● Problem set
[a] Answer these questions about the text on blackout drinking:
(i) What percentage of college-age drinkers reported a blackout in the previous year?
(ii) According to Knight and colleagues (1999), what percentage of trainees in a large pediatric residency program had experienced at least one blackout?
(iii) How many Finnish males were in Poikolainen's 1982 study?
[b] Continue the text on blackout drinking from where it stops.

● Text excerpt
◇ ◇ ◇ ◇

Inspired by our Supreme Court nominee I've been studying up on blackout drinking. I can't gauge other people's expectations but apparently blacking out is somewhat common but hardly inevitable among social drinkers (40% of college age drinkers reported a blackout in previous year). What does it mean for Kavanaugh and his claim that he has never blacked out? I don't know.
Blackouts Among Social Drinkers
Most of the research conducted on blackouts during the past 50 years has involved surveys, interviews, and direct observation of middle–aged, primarily male alcoholics, many of whom were hospitalized. Researchers have largely ignored the occurrence of blackouts among young social drinkers, so the idea that blackouts are an unlikely consequence of heavy drinking in nonalcoholics has remained deeply entrenched in both the scientific and popular cultures. Yet there is clear evidence that blackouts do occur among social drinkers. Knight and colleagues (1999) observed that 35 percent of trainees in a large pediatric residency program had experienced at least one blackout. Similarly, Goodwin (1995) reported that 33 percent of the first–year medical students he interviewed acknowledged having had at least one blackout. “They were inexperienced,” he wrote. “They drank too much too quickly, their blood levels rose extremely quickly, and they experienced amnesia” (p. 315). In a study of 2,076 Finnish males, Poikolainen (1982) found that 35 percent of all males surveyed had had at least one blackout in the year before the survey.

◇ ◇ ◇ ◇

● Provided material
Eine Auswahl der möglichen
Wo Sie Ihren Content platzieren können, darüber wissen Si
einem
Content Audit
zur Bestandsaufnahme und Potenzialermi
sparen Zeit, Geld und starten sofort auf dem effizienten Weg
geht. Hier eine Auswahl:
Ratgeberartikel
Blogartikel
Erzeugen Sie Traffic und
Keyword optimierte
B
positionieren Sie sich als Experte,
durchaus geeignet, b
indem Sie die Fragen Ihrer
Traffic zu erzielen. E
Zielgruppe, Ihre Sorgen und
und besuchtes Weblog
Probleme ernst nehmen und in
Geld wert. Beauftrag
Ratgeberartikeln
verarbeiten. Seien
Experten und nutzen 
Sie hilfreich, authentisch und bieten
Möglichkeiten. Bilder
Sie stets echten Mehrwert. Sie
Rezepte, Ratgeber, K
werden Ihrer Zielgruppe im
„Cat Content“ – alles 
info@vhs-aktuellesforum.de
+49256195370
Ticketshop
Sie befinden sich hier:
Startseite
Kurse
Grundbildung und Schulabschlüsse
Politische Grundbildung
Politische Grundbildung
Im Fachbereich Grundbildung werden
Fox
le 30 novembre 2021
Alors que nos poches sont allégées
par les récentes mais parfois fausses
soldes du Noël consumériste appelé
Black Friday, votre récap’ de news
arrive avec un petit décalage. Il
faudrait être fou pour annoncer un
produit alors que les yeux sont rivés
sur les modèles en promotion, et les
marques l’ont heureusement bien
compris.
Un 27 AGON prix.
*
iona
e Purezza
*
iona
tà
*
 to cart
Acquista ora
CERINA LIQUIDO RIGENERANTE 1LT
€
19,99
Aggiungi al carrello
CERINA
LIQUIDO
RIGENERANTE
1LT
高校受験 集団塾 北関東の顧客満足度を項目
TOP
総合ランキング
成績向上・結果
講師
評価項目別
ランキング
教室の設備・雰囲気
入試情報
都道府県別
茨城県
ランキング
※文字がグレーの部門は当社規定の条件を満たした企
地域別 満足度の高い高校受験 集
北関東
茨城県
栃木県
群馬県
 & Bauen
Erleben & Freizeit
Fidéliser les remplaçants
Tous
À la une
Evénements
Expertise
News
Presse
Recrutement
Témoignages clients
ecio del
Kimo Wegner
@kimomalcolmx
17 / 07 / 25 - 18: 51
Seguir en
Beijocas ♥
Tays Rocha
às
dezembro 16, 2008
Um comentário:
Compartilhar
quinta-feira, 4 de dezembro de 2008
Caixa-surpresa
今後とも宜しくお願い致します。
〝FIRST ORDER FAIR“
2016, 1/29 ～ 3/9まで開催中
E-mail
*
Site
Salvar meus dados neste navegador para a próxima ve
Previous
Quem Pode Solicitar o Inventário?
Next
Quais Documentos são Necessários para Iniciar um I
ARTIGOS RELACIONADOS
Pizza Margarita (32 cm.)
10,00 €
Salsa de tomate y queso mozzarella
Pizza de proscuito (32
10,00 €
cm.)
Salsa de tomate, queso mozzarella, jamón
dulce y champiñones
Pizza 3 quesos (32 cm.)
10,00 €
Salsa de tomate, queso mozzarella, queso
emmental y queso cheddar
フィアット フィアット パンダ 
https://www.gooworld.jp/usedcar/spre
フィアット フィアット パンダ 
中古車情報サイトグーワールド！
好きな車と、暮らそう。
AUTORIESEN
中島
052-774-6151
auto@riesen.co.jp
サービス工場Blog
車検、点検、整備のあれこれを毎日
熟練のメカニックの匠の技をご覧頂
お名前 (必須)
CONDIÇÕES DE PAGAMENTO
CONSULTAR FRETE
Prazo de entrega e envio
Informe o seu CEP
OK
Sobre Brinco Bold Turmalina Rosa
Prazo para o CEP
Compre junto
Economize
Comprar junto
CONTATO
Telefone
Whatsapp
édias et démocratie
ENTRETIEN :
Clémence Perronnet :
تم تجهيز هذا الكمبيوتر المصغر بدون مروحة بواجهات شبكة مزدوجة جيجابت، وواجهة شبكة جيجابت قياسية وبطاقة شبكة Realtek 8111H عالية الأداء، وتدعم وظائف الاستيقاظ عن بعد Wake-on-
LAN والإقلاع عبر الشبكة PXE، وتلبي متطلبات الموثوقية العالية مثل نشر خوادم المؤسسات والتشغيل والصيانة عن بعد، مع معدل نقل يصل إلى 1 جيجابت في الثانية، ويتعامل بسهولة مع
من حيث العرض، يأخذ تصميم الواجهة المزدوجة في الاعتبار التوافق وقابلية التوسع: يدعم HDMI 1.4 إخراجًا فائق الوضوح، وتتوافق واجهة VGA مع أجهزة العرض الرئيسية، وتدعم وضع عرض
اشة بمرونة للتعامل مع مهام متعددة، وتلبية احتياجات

◇ ◇ ◇ ◇

● Answers for the exercise
[a]
(i) 40%
(ii) 35 percent
(iii) 2,076

[b]
As might be expected given the excessive drinking habits of many college students (Wechsler et al. 2002), this population commonly experiences blackouts. White and colleagues (2002c) recently surveyed 772 undergraduates regarding their experiences with blackouts. Respondents who answered yes to the question “Have you ever awoken after a night of drinking not able to remember things that you did or places that you went?” were considered to have experienced blackouts. Fifty–one percent of the students who had ever consumed alcohol reported blacking out at some point in their lives, and 40 percent reported experiencing a blackout in the year before the survey. Of those who had consumed alcohol during the 2 weeks before the survey, 9.4 percent reported blacking out during this period. Students in the study reported that they later learned that they had participated in a wide range of events they did not remember, including such significant activities as vandalism, unprotected intercourse, driving an automobile, and spending money.
During the 2 weeks preceding the survey, an equal percentage of males and females experienced blackouts, despite the fact that males drank significantly more often and more heavily than females. This outcome suggests that at any given level of alcohol consumption, females—a group infrequently studied in the literature on blackouts—are at greater risk than males for experiencing blackouts. The greater tendency of females to black out likely arises, in part, from well–known gender differences in physiological factors that affect alcohol distribution and metabolism, such as body weight, proportion of body fat, and levels of key enzymes. There also is some evidence that females are more susceptible than males to milder forms of alcohol–induced memory impairments, even when given comparable doses of alcohol (Mumenthaler et al. 1999).